AbstractCilia are important organelles for signaling and motility and are constructed via intraflagellar transport (IFT). RabL2 is a small Rab-like GTPase that localizes to the basal body of cilia via an interaction with the centriolar protein CEP19 before downstream association with the IFT machinery to regulate the initiation of IFT. We have mapped the interaction with RabL2 to residues 107-195 of CEP19, purified the RabL2-CEP19 complex to show that CEP19 is not a GTPase activator protein for RabL2. In contrast, a reconstituted pentameric IFT complex containing IFT81/74 enhances the GTP hydrolysis in RabL2 by 20-fold.
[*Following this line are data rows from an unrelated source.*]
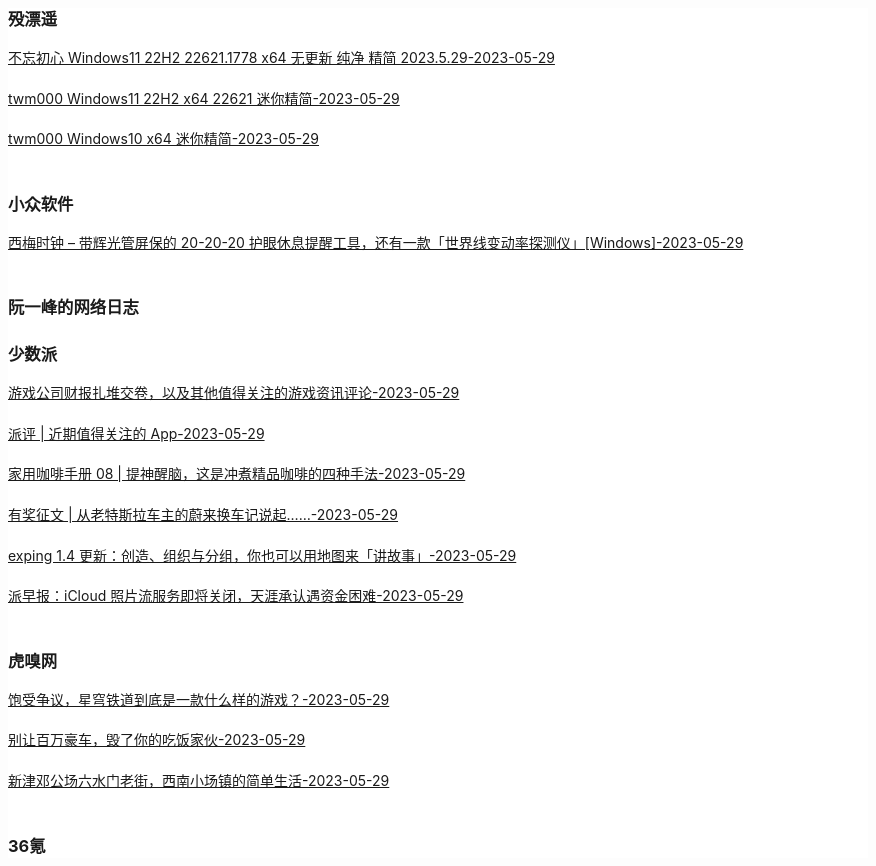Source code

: 



###  殁漂遥

<a target=_blank rel=nofollow href="https://www.mpyit.com/76758.html" >不忘初心 Windows11 22H2 22621.1778 x64 无更新 纯净 精简 2023.5.29-2023-05-29</a><br/><br/><a target=_blank rel=nofollow href="https://www.mpyit.com/76744.html" >twm000 Windows11 22H2 x64 22621 迷你精简-2023-05-29</a><br/><br/><a target=_blank rel=nofollow href="https://www.mpyit.com/76741.html" >twm000 Windows10 x64 迷你精简-2023-05-29</a><br/><br/>





###  小众软件

<a target=_blank rel=nofollow href="https://www.appinn.com/nixie-clock/" >西梅时钟 – 带辉光管屏保的 20-20-20 护眼休息提醒工具，还有一款「世界线变动率探测仪」[Windows]-2023-05-29</a><br/><br/>





###  阮一峰的网络日志







###  少数派

<a target=_blank rel=nofollow href="https://sspai.com/prime/story/zouzhe-230529" >游戏公司财报扎堆交卷，以及其他值得关注的游戏资讯评论-2023-05-29</a><br/><br/><a target=_blank rel=nofollow href="https://sspai.com/post/80065" >派评 | 近期值得关注的 App-2023-05-29</a><br/><br/><a target=_blank rel=nofollow href="https://sspai.com/post/79961" >家用咖啡手册 08 | 提神醒脑，这是冲煮精品咖啡的四种手法-2023-05-29</a><br/><br/><a target=_blank rel=nofollow href="https://sspai.com/post/79820" >有奖征文 | 从老特斯拉车主的蔚来换车记说起……-2023-05-29</a><br/><br/><a target=_blank rel=nofollow href="https://sspai.com/post/79902" >exping 1.4 更新：创造、组织与分组，你也可以用地图来「讲故事」-2023-05-29</a><br/><br/><a target=_blank rel=nofollow href="https://sspai.com/post/80044" >派早报：iCloud 照片流服务即将关闭，天涯承认遇资金困难-2023-05-29</a><br/><br/>





###  虎嗅网

<a target=_blank rel=nofollow href="http://www.huxiu.com/article/1612775.html?f=wangzhan" >饱受争议，星穹铁道到底是一款什么样的游戏？-2023-05-29</a><br/><br/><a target=_blank rel=nofollow href="http://www.huxiu.com/article/1586864.html?f=wangzhan" >别让百万豪车，毁了你的吃饭家伙-2023-05-29</a><br/><br/><a target=_blank rel=nofollow href="http://www.huxiu.com/article/1610361.html?f=wangzhan" >新津邓公场六水门老街，西南小场镇的简单生活-2023-05-29</a><br/><br/>





###  36氪
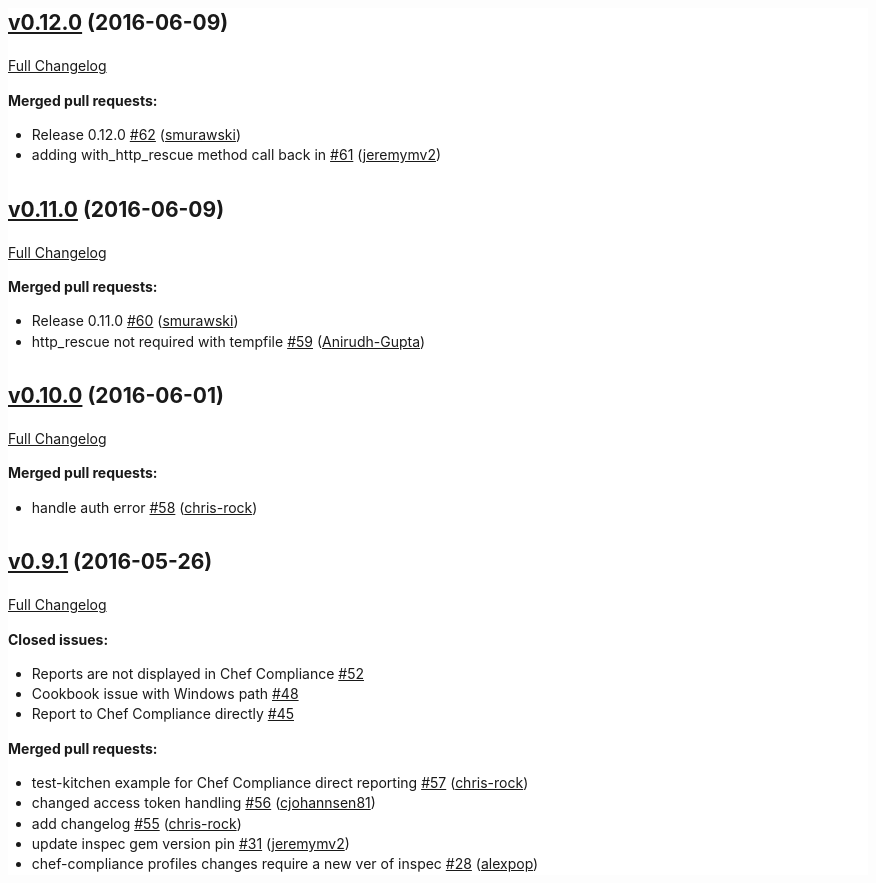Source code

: ## [v0.12.0](https://github.com/chef-cookbooks/audit/tree/v0.12.0) (2016-06-09)
[Full Changelog](https://github.com/chef-cookbooks/audit/compare/v0.11.0...v0.12.0)

**Merged pull requests:**

- Release 0.12.0 [\#62](https://github.com/chef-cookbooks/audit/pull/62) ([smurawski](https://github.com/smurawski))
- adding with\_http\_rescue method call back in [\#61](https://github.com/chef-cookbooks/audit/pull/61) ([jeremymv2](https://github.com/jeremymv2))

## [v0.11.0](https://github.com/chef-cookbooks/audit/tree/v0.11.0) (2016-06-09)
[Full Changelog](https://github.com/chef-cookbooks/audit/compare/v0.10.0...v0.11.0)

**Merged pull requests:**

- Release 0.11.0 [\#60](https://github.com/chef-cookbooks/audit/pull/60) ([smurawski](https://github.com/smurawski))
- http\_rescue not required with tempfile [\#59](https://github.com/chef-cookbooks/audit/pull/59) ([Anirudh-Gupta](https://github.com/Anirudh-Gupta))

## [v0.10.0](https://github.com/chef-cookbooks/audit/tree/v0.10.0) (2016-06-01)
[Full Changelog](https://github.com/chef-cookbooks/audit/compare/v0.9.1...v0.10.0)

**Merged pull requests:**

- handle auth error [\#58](https://github.com/chef-cookbooks/audit/pull/58) ([chris-rock](https://github.com/chris-rock))

## [v0.9.1](https://github.com/chef-cookbooks/audit/tree/v0.9.1) (2016-05-26)
[Full Changelog](https://github.com/chef-cookbooks/audit/compare/v0.9.0...v0.9.1)

**Closed issues:**

- Reports are not displayed in Chef Compliance [\#52](https://github.com/chef-cookbooks/audit/issues/52)
- Cookbook issue with Windows path [\#48](https://github.com/chef-cookbooks/audit/issues/48)
- Report to Chef Compliance directly [\#45](https://github.com/chef-cookbooks/audit/issues/45)

**Merged pull requests:**

- test-kitchen example for Chef Compliance direct reporting [\#57](https://github.com/chef-cookbooks/audit/pull/57) ([chris-rock](https://github.com/chris-rock))
- changed access token handling [\#56](https://github.com/chef-cookbooks/audit/pull/56) ([cjohannsen81](https://github.com/cjohannsen81))
- add changelog [\#55](https://github.com/chef-cookbooks/audit/pull/55) ([chris-rock](https://github.com/chris-rock))
- update inspec gem version pin [\#31](https://github.com/chef-cookbooks/audit/pull/31) ([jeremymv2](https://github.com/jeremymv2))
- chef-compliance profiles changes require a new ver of inspec [\#28](https://github.com/chef-cookbooks/audit/pull/28) ([alexpop](https://github.com/alexpop))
The binding site on IFT81/74 that promotes GTP hydrolysis in RabL2 is mapped to a 70 amino acid long coiled-coil region of IFT81/74. We present structural models for minimal IFT81/74-RabL2 complexes and demonstrate that the Chlamydomonas IFT81/74 complex enhances GTP hydrolysis of human RabL2 suggesting an ancient evolutionarily conserved function. Our results provide a mechanistic understanding of RabL2 function in the initiation step of IFT and a molecular rationale for why RabL2 dissociates from anterograde IFT trains soon after departure from the ciliary base.